Activity
Print each entry below precisely as it reads.
------ The data ------
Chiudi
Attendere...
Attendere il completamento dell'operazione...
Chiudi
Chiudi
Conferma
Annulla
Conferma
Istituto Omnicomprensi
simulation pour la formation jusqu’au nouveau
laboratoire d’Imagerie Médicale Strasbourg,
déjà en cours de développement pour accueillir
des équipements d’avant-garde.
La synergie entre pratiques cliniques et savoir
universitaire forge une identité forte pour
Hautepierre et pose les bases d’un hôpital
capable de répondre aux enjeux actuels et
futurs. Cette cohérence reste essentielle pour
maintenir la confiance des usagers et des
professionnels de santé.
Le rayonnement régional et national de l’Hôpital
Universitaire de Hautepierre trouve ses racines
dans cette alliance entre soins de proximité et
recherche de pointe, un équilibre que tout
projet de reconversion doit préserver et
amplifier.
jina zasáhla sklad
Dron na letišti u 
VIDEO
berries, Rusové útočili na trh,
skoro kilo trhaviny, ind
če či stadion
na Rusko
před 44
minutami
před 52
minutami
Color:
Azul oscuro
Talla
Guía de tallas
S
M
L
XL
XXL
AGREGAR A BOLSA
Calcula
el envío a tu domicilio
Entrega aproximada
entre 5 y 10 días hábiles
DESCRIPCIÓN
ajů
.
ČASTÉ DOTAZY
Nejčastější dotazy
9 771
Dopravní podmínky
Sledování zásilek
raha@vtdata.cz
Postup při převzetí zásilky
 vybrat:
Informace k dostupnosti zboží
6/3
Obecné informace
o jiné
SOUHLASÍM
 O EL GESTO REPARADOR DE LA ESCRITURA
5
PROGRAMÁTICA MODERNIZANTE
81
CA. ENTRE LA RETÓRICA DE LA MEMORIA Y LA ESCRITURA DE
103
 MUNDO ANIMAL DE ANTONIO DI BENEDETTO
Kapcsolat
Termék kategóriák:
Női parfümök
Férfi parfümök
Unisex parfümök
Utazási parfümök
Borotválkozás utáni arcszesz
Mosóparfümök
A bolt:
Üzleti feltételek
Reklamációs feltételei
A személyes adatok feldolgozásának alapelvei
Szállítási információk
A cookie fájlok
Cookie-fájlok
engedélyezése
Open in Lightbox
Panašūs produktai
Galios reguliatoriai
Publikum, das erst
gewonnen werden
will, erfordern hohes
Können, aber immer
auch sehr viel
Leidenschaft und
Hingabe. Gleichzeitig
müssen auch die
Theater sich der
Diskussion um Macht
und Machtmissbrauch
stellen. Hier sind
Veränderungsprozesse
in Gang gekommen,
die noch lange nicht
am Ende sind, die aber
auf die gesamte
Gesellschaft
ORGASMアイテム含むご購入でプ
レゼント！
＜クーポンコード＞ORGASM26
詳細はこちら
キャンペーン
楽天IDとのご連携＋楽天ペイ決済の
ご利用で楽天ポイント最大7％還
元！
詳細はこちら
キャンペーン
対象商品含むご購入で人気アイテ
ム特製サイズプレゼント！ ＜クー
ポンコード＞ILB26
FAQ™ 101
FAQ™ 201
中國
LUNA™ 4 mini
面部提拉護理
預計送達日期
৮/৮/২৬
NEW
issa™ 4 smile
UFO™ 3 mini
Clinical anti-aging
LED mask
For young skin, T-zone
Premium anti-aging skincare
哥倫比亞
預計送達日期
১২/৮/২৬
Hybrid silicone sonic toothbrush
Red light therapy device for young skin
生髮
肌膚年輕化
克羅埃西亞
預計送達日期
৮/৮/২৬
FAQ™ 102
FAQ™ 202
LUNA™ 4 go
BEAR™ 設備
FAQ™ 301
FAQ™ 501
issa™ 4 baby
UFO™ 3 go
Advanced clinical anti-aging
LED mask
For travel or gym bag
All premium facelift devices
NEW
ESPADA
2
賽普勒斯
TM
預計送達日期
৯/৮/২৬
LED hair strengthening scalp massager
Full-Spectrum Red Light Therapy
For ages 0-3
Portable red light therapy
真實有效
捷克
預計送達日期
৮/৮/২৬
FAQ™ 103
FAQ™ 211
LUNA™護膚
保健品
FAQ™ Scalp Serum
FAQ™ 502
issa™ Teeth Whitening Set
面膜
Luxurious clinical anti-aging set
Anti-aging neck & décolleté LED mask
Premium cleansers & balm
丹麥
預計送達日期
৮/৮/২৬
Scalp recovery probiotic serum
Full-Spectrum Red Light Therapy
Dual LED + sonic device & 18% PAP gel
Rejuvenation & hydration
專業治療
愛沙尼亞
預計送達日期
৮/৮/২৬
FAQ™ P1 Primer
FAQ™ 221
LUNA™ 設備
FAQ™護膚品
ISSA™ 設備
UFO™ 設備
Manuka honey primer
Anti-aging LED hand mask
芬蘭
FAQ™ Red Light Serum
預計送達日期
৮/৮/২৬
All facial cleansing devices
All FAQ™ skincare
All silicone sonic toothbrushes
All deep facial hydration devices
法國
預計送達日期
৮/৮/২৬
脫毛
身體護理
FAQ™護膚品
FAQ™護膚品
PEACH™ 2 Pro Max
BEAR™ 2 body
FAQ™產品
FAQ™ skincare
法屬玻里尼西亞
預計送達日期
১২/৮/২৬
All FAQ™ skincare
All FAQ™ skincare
------
Solution to the problem
Chiudi
Attendere...
Attendere il completamento dell'operazione...
Chiudi
Chiudi
Conferma
Annulla
Conferma
Istituto Omnicomprensi
simulation pour la formation jusqu’au nouveau
laboratoire d’Imagerie Médicale Strasbourg,
déjà en cours de développement pour accueillir
des équipements d’avant-garde.
La synergie entre pratiques cliniques et savoir
universitaire forge une identité forte pour
Hautepierre et pose les bases d’un hôpital
capable de répondre aux enjeux actuels et
futurs. Cette cohérence reste essentielle pour
maintenir la confiance des usagers et des
professionnels de santé.
Le rayonnement régional et national de l’Hôpital
Universitaire de Hautepierre trouve ses racines
dans cette alliance entre soins de proximité et
recherche de pointe, un équilibre que tout
projet de reconversion doit préserver et
amplifier.
jina zasáhla sklad
Dron na letišti u 
VIDEO
berries, Rusové útočili na trh,
skoro kilo trhaviny, ind
če či stadion
na Rusko
před 44
minutami
před 52
minutami
Color:
Azul oscuro
Talla
Guía de tallas
S
M
L
XL
XXL
AGREGAR A BOLSA
Calcula
el envío a tu domicilio
Entrega aproximada
entre 5 y 10 días hábiles
DESCRIPCIÓN
ajů
.
ČASTÉ DOTAZY
Nejčastější dotazy
9 771
Dopravní podmínky
Sledování zásilek
raha@vtdata.cz
Postup při převzetí zásilky
 vybrat:
Informace k dostupnosti zboží
6/3
Obecné informace
o jiné
SOUHLASÍM
 O EL GESTO REPARADOR DE LA ESCRITURA
5
PROGRAMÁTICA MODERNIZANTE
81
CA. ENTRE LA RETÓRICA DE LA MEMORIA Y LA ESCRITURA DE
103
 MUNDO ANIMAL DE ANTONIO DI BENEDETTO
Kapcsolat
Termék kategóriák:
Női parfümök
Férfi parfümök
Unisex parfümök
Utazási parfümök
Borotválkozás utáni arcszesz
Mosóparfümök
A bolt:
Üzleti feltételek
Reklamációs feltételei
A személyes adatok feldolgozásának alapelvei
Szállítási információk
A cookie fájlok
Cookie-fájlok
engedélyezése
Open in Lightbox
Panašūs produktai
Galios reguliatoriai
Publikum, das erst
gewonnen werden
will, erfordern hohes
Können, aber immer
auch sehr viel
Leidenschaft und
Hingabe. Gleichzeitig
müssen auch die
Theater sich der
Diskussion um Macht
und Machtmissbrauch
stellen. Hier sind
Veränderungsprozesse
in Gang gekommen,
die noch lange nicht
am Ende sind, die aber
auf die gesamte
Gesellschaft
ORGASMアイテム含むご購入でプ
レゼント！
＜クーポンコード＞ORGASM26
詳細はこちら
キャンペーン
楽天IDとのご連携＋楽天ペイ決済の
ご利用で楽天ポイント最大7％還
元！
詳細はこちら
キャンペーン
対象商品含むご購入で人気アイテ
ム特製サイズプレゼント！ ＜クー
ポンコード＞ILB26
FAQ™ 101
FAQ™ 201
中國
LUNA™ 4 mini
面部提拉護理
預計送達日期
৮/৮/২৬
NEW
issa™ 4 smile
UFO™ 3 mini
Clinical anti-aging
LED mask
For young skin, T-zone
Premium anti-aging skincare
哥倫比亞
預計送達日期
১২/৮/২৬
Hybrid silicone sonic toothbrush
Red light therapy device for young skin
生髮
肌膚年輕化
克羅埃西亞
預計送達日期
৮/৮/২৬
FAQ™ 102
FAQ™ 202
LUNA™ 4 go
BEAR™ 設備
FAQ™ 301
FAQ™ 501
issa™ 4 baby
UFO™ 3 go
Advanced clinical anti-aging
LED mask
For travel or gym bag
All premium facelift devices
NEW
ESPADA
2
賽普勒斯
TM
預計送達日期
৯/৮/২৬
LED hair strengthening scalp massager
Full-Spectrum Red Light Therapy
For ages 0-3
Portable red light therapy
真實有效
捷克
預計送達日期
৮/৮/২৬
FAQ™ 103
FAQ™ 211
LUNA™護膚
保健品
FAQ™ Scalp Serum
FAQ™ 502
issa™ Teeth Whitening Set
面膜
Luxurious clinical anti-aging set
Anti-aging neck & décolleté LED mask
Premium cleansers & balm
丹麥
預計送達日期
৮/৮/২৬
Scalp recovery probiotic serum
Full-Spectrum Red Light Therapy
Dual LED + sonic device & 18% PAP gel
Rejuvenation & hydration
專業治療
愛沙尼亞
預計送達日期
৮/৮/২৬
FAQ™ P1 Primer
FAQ™ 221
LUNA™ 設備
FAQ™護膚品
ISSA™ 設備
UFO™ 設備
Manuka honey primer
Anti-aging LED hand mask
芬蘭
FAQ™ Red Light Serum
預計送達日期
৮/৮/২৬
All facial cleansing devices
All FAQ™ skincare
All silicone sonic toothbrushes
All deep facial hydration devices
法國
預計送達日期
৮/৮/২৬
脫毛
身體護理
FAQ™護膚品
FAQ™護膚品
PEACH™ 2 Pro Max
BEAR™ 2 body
FAQ™產品
FAQ™ skincare
法屬玻里尼西亞
預計送達日期
১২/৮/২৬
All FAQ™ skincare
All FAQ™ skincare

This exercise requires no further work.